Sector Breakdown: Health Care Dominates, Federal Workforce Shrinks Further
Sector Job Changes (Month-over-Month)
Thousands of jobs, seasonally adjusted
The sectoral composition of March job gains was heavily concentrated:
- Health care added 76,000 jobs, accounting for the majority of the headline gain. Of this, 54,000 came from ambulatory health care services — including the 35,000 strike-return effect in physicians' offices — and 15,000 from hospitals. The 12-month average for health care has been 29,000 per month, making March's total more than double the trend pace once the strike distortion is accounted for.
- Construction grew by 26,000, though it has shown little net change over the prior 12 months, suggesting the March gain may reflect seasonal normalization rather than a structural acceleration.
- Transportation and warehousing added 21,000 jobs, driven by couriers and messengers (+20,000). Notably, the sector remains 139,000 below its February 2025 peak, reflecting a prolonged contraction.
- Social assistance continued its upward trend, adding 14,000 jobs, primarily in individual and family services.
- Federal government shed another 18,000 positions in March. Since October 2024, federal employment has fallen 355,000, or 11.8 percent — a structural workforce reduction with no near-term reversal in sight. The BLS noted that federal employees on furlough during the partial government shutdown were counted as employed because they worked or received pay during the reference pay period.
- Financial activities edged down 15,000, with finance and insurance losing 16,000. The sector is now 77,000 below its May 2025 peak.
- Manufacturing, retail trade, professional and business services, leisure and hospitality, and information all showed little net change.
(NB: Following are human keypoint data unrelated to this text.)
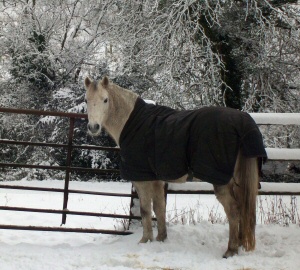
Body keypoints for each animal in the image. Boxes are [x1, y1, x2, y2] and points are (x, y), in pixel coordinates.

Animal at [83, 76, 266, 258]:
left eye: (105, 100)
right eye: (86, 100)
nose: (93, 127)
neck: (132, 122)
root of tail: (242, 121)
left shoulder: (142, 180)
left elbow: (145, 210)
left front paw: (145, 240)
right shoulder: (157, 181)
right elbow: (159, 208)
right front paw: (161, 238)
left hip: (222, 182)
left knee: (234, 211)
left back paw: (231, 249)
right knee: (243, 209)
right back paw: (240, 244)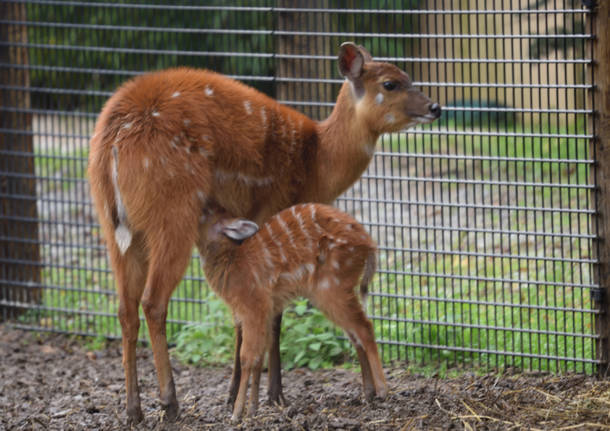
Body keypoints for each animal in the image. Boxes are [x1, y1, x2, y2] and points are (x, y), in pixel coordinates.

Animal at [200, 203, 388, 422]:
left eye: (205, 213)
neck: (233, 264)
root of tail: (369, 243)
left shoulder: (253, 306)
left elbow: (247, 357)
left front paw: (237, 413)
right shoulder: (266, 310)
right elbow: (259, 357)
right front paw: (253, 409)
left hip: (333, 287)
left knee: (365, 327)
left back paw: (382, 390)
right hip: (330, 293)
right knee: (354, 333)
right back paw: (368, 392)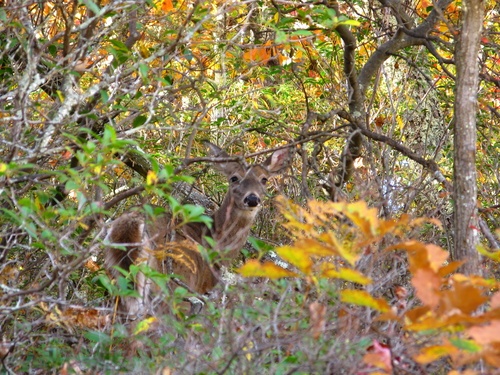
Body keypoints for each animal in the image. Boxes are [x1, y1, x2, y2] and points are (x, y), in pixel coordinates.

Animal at [105, 142, 292, 318]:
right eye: (234, 178)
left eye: (264, 179)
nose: (252, 199)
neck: (216, 240)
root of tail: (133, 220)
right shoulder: (202, 287)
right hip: (174, 281)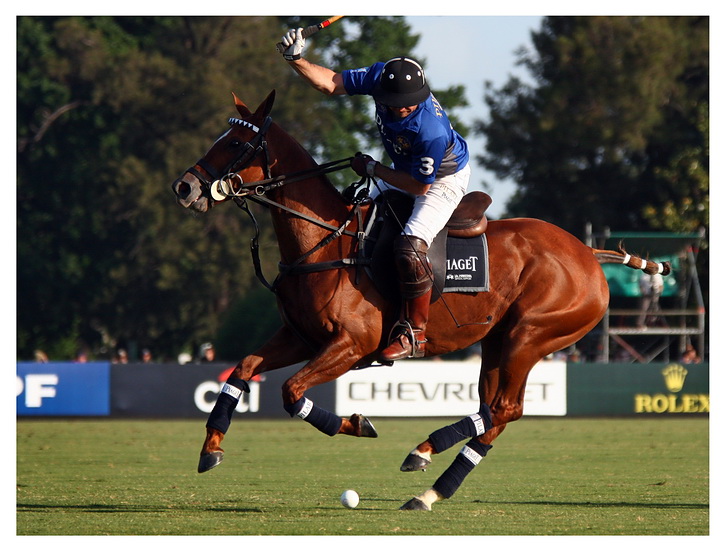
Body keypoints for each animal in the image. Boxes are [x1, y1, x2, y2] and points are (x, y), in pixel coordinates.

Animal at [171, 90, 670, 510]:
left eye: (237, 143)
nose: (185, 188)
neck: (327, 242)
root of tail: (587, 253)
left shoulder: (351, 345)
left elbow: (292, 392)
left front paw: (357, 423)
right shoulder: (302, 337)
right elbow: (243, 369)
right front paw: (211, 449)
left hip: (532, 334)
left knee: (505, 408)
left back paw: (425, 463)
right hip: (498, 340)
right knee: (495, 411)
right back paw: (428, 478)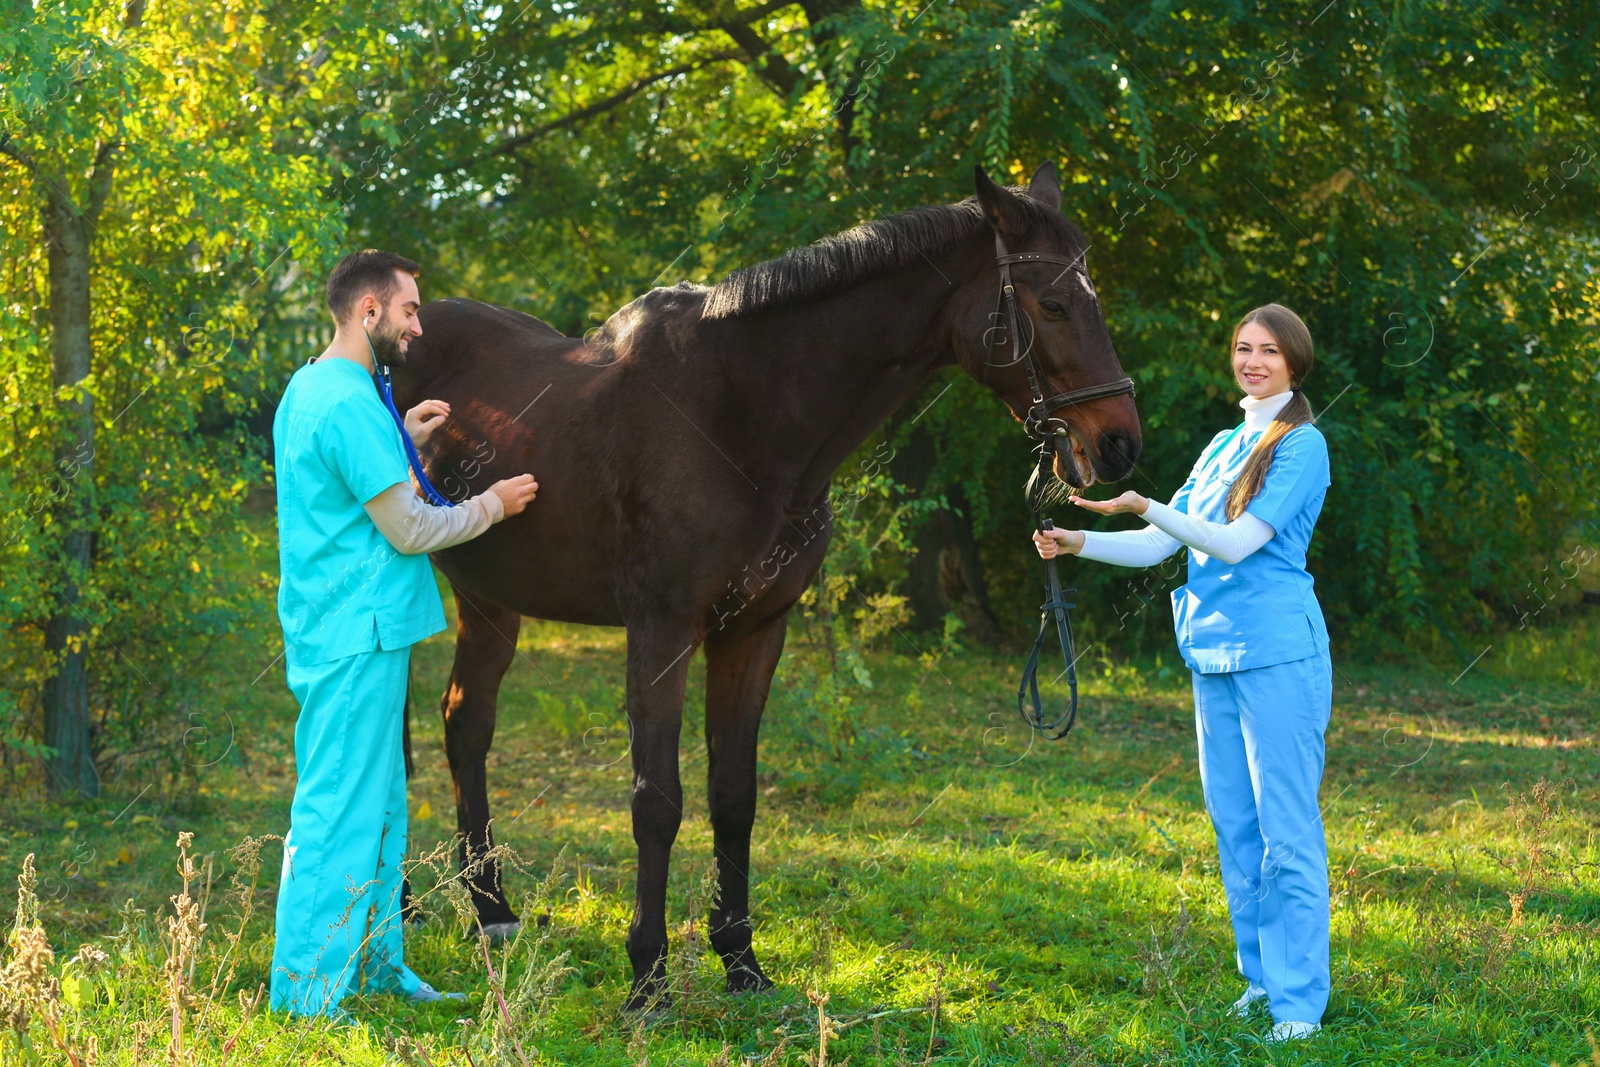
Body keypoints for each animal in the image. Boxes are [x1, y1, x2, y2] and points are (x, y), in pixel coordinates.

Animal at [390, 160, 1139, 1011]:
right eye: (1052, 304)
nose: (1120, 443)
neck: (744, 415)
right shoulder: (661, 629)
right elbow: (657, 799)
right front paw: (647, 976)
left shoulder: (753, 631)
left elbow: (733, 796)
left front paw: (741, 960)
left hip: (490, 599)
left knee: (464, 725)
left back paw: (491, 910)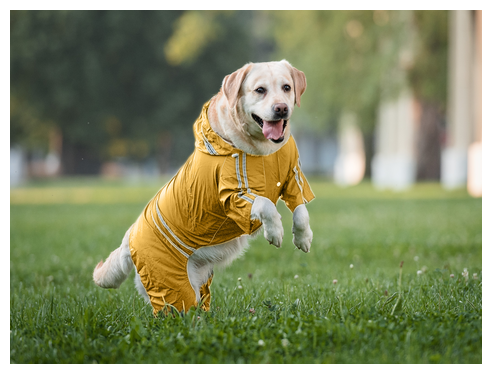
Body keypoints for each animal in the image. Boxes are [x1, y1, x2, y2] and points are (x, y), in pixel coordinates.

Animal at [92, 60, 316, 314]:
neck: (262, 151)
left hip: (200, 280)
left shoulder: (293, 177)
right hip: (173, 287)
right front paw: (275, 232)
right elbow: (266, 204)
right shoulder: (233, 197)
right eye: (260, 90)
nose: (281, 108)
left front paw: (303, 238)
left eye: (287, 87)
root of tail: (129, 239)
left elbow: (300, 210)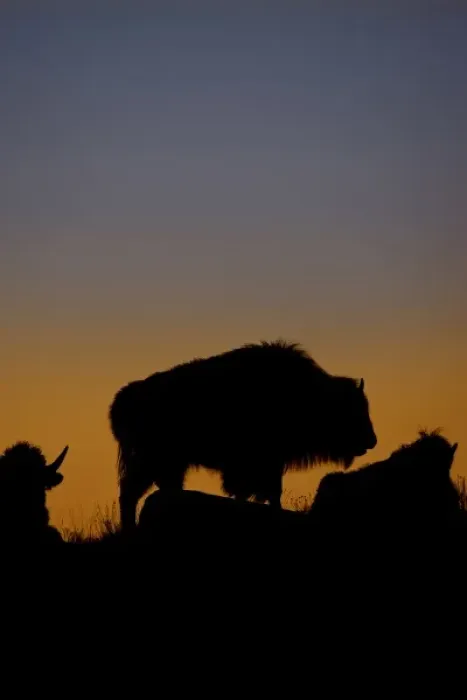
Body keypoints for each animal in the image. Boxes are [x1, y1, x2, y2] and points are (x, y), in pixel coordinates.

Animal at [110, 340, 377, 529]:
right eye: (354, 409)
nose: (372, 440)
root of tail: (128, 396)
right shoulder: (258, 463)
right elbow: (260, 491)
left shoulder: (270, 463)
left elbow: (264, 491)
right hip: (154, 460)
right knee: (131, 493)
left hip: (167, 464)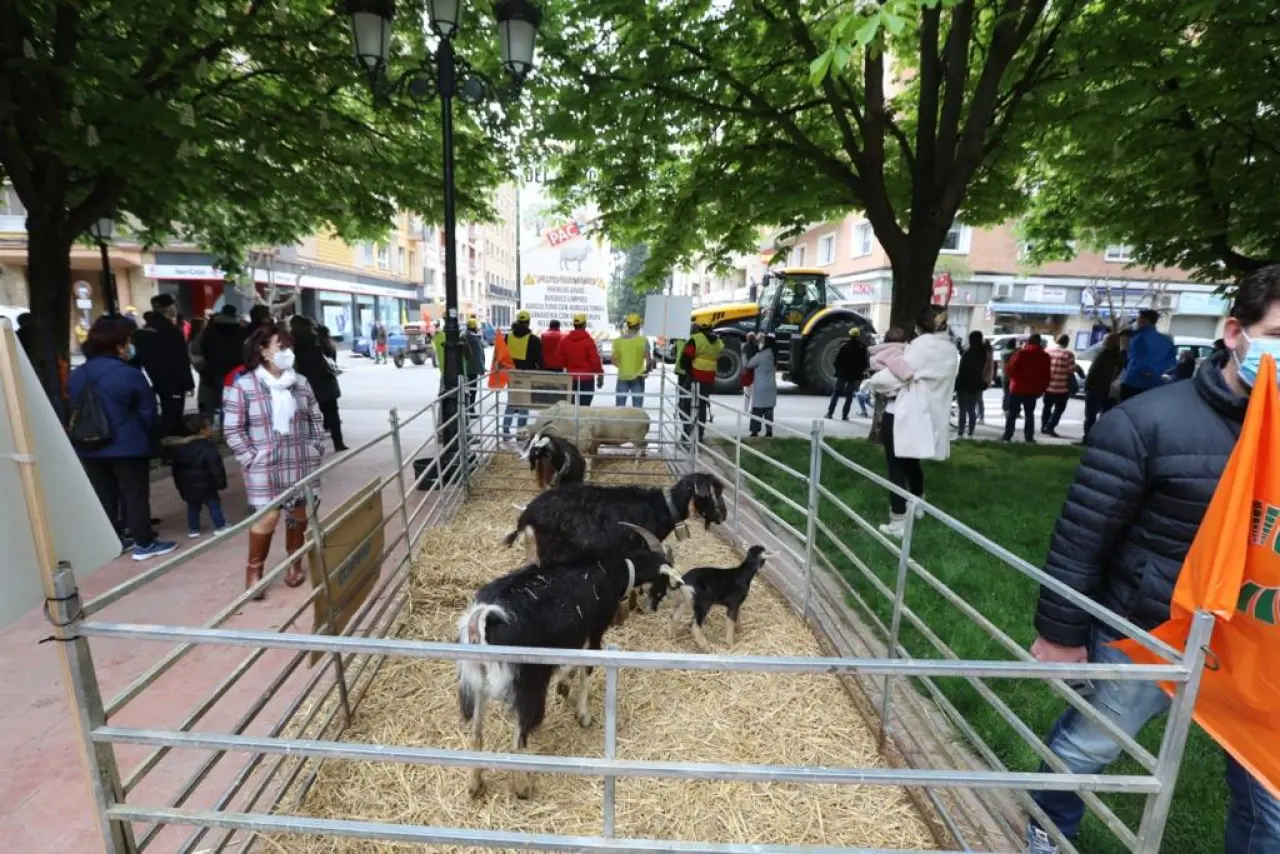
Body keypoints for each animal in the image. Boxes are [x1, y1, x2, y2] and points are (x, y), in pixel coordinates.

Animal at [456, 529, 682, 799]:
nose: (654, 606)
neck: (608, 570)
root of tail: (483, 619)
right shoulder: (594, 632)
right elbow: (587, 668)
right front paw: (583, 715)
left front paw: (563, 686)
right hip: (528, 682)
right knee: (518, 736)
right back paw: (523, 788)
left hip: (477, 682)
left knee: (475, 733)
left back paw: (475, 786)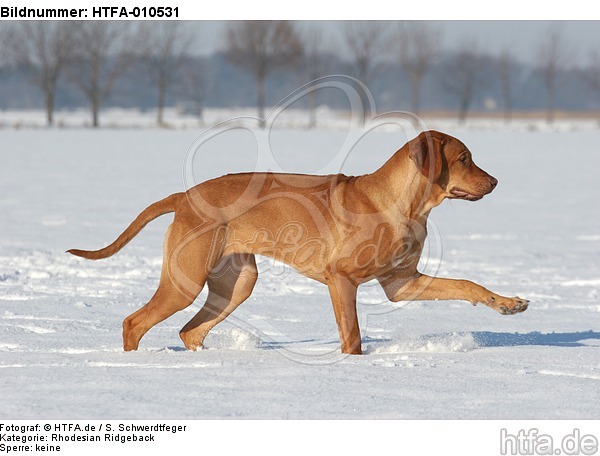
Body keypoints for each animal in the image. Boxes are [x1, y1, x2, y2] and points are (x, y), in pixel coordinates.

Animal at [70, 130, 528, 354]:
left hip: (236, 283)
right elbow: (352, 339)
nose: (495, 181)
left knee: (189, 331)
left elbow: (467, 284)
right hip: (184, 281)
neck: (404, 205)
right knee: (135, 322)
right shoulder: (342, 279)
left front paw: (508, 304)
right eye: (465, 158)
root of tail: (184, 196)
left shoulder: (403, 283)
Labor Market Assessment: Gradual Loosening, Not Deterioration
Taken together, the March data describe a labor market that is cooling gradually rather than deteriorating sharply. The establishment survey headline was inflated by a one-time strike-return effect; the household survey shows a participation rate that has been drifting lower for months; and the rise in discouraged and marginally attached workers hints at softening demand beneath the surface. Federal workforce reductions are a structural drag that will persist regardless of cyclical conditions.
Wage growth at 3.5 percent year-over-year is consistent with a disinflationary trajectory and does not represent a source of renewed price pressure. The labor market is neither tight nor in distress — it is in a slow transition toward a more balanced state, with the pace of that transition uneven across sectors.
The next Employment Situation release, covering April 2026 data, is scheduled for Friday, May 8, 2026. The key number to watch will be whether the underlying payroll pace — excluding health care and any further sector-specific distortions — holds above 100,000, which would confirm that the labor market is cooling gradually rather than stalling. A second consecutive month of federal employment declines exceeding 15,000 would also reinforce the structural nature of that contraction.